Ela continuou, “quando estava sem homem antes de te conhecer, eu telefonava ao Mateus e ele vinha a correr para dormir na minha cama, não era Mateus? foi a minha salvação, amor, nunca me faltou pau”, e deu uma gargalhada.

Eu olhei para ele, “como é que é a minha mulher?”, ele engasgou-se um pouco, “como?”, eu insisti, “sim, o que achas dela a foder?”, ele olhou para ela, a minha mulher fervia de excitação, ele respondeu, “uma loucura”, a minha mulher sorriu e eu não consegui deixar de fazer o mesmo, “uma loucura, o que é que isso quer dizer?”, ele prosseguiu, “é uma loucura a foder, a contorcer-se, ela foi a que me deu mais tesão, nunca me cansei de a comer”.

A minha mulher levantou-se e deu-lhe um abraço, e eu percebi, a piça dele tinha saído para fora dos boxers, eu conseguia ver, ele tinha o galo arqueado e teso, grande e grosso, um comprimento enorme, imaginei que se continuássemos a falar assim, a manhã ainda iria começar com sexo na cozinha, com ele a foder a minha mulher.

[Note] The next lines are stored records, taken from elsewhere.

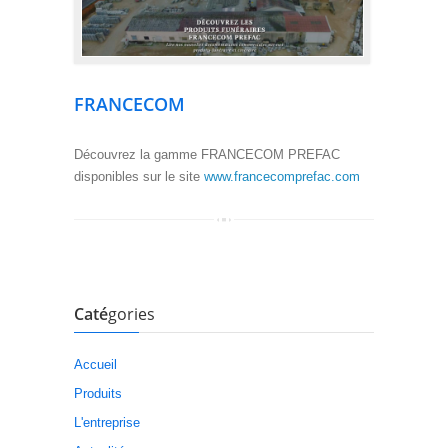
FRANCECOM
Découvrez la gamme FRANCECOM PREFAC
disponibles sur le site
www.francecomprefac.com
Caté
gories
Accueil
Produits
L'entreprise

E perguntava-me se era o que eu queria, sabendo que a minha mulher, o seu maior prazer é o meu, gosta que eu a esteja a ver, e gosta de ser filmada como se fosse uma atriz porno, e a ideia de tudo isso acontecer já lhe tinha passado pela cabeça.

Mirei a minha mulher a abraçá-lo e a roupa dela era pouca ou nenhuma, era como estar nua, apenas uma fina túnica de dormir, praticamente transparente, os mamilos faziam pressão no tecido, o rabo dela, as ancas, a cona, formavam um conjunto apetecível, e vi que ela olhou para mim e sem pergunta nenhuma, apertou-lhe o pénis com a mão, e começou a acariciá-lo.

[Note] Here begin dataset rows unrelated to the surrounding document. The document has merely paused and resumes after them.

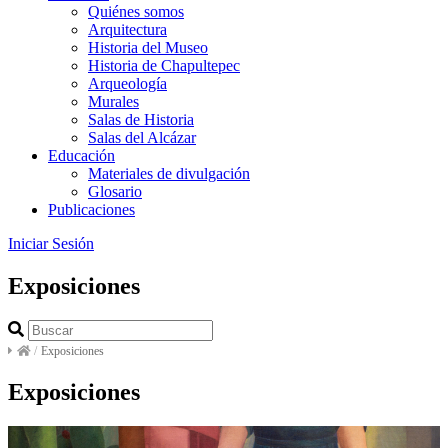
Quiénes somos
Arquitectura
Historia del Museo
Historia de Chapultepec
Arqueología
Murales
Salas de Historia
Salas del Alcázar
Educación
Materiales de divulgación
Glosario
Publicaciones
Iniciar Sesión
Exposiciones
/
Exposiciones
Exposiciones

Percebi que o Mateus fechou os olhos, exalou um suspiro longo, que eu sentia que era prazer, ela abriu as pernas e montou-se em cima dele sentado na cadeira, a cena era perfeita e intima, ela mexeu o rabo, levantou-se um pouco para cima e agarrou na piça dele e meteu-a na fenda, escorregou pelo rolo abaixo, e contorceu-se para trás a demonstrar que o tinha todo enterrado até ao fundo.

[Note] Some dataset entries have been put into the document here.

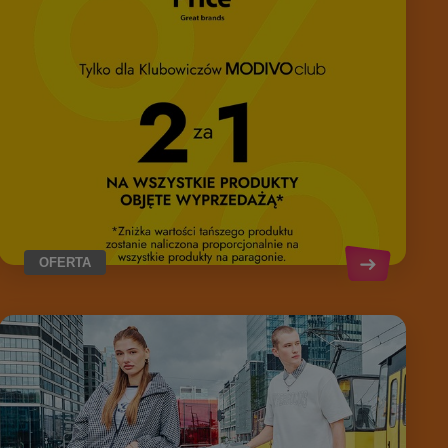
OFERTA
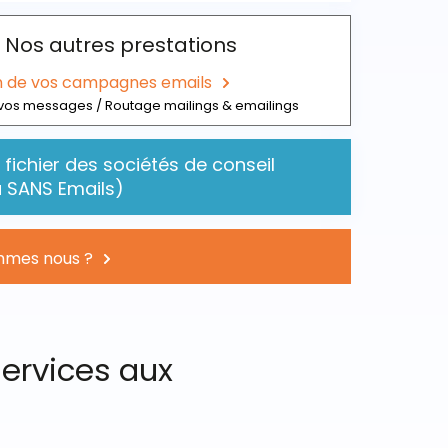
Nos autres prestations
n de vos campagnes emails
vos messages / Routage mailings & emailings
fichier des sociétés de conseil
 SANS Emails)
mmes nous ?
Services aux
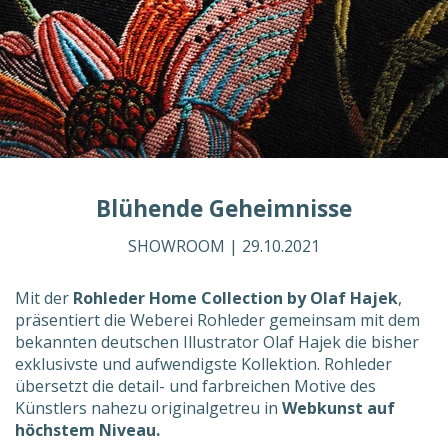
Blühende Geheimnisse
SHOWROOM |
29.10.2021
Mit der
Rohleder Home Collection by Olaf Hajek
,
präsentiert die Weberei Rohleder gemeinsam mit dem
bekannten deutschen Illustrator Olaf Hajek die bisher
exklusivste und aufwendigste Kollektion. Rohleder
übersetzt die detail- und farbreichen Motive des
Künstlers nahezu originalgetreu in
Webkunst auf
höchstem Niveau.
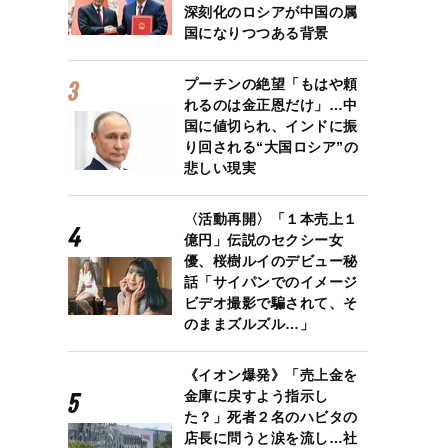
深刻化のロシアが中国の属
国になりつつある背景
プーチンの絶望「もはや頼
れるのは金正恩だけ」…中
国に値切られ、インドに振
り回される“大国ロシア”の
悲しい現実
〈活動再開〉「１本売上１
億円」伝説のセクシー女
優、桜樹ルイのデビュー秘
話「サイパンでのイメージ
ビデオ撮影で騙されて、そ
のままズルズル…」
《イオン爆発》「売上金を
金庫に戻すよう指示し
た？」死者２名のハビタの
店長に問うと涙を流し…社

Ela olhou para mim e sorriu, “ele tem um bom pau, não achas, amor?”, eu acenei com a cabeça que sim, libertei o meu pénis dos boxers e comecei a acariciá-lo, via a minha mulher a subir e a descer pelo pau do Mateus, ela gemia alto, “ai foda-se tão bom”, ela começou a acelerar, e mais e mais, movia as ancas freneticamente contra ele, para enterrar ainda mais e mais fundo, até que ela estremeceu e gemeu alto, “ai foda-se que me estou a vir toda”.

Da visão dos olhos e da boca húmida do Mateus, eu percebi, tinha-se vindo dentro da minha mulher, ela levantou-se e eu vi, o pau dele saía da cona da minha mulher molhado em porra, e num segundo, vi a minha mão, o meu esperma escorria para o chão, ela aproximou-me e deu-me um beijo, agora eu só conseguia pensar como seria com ele nos próximos dias, ou nas próximas semanas a viver na nossa casa.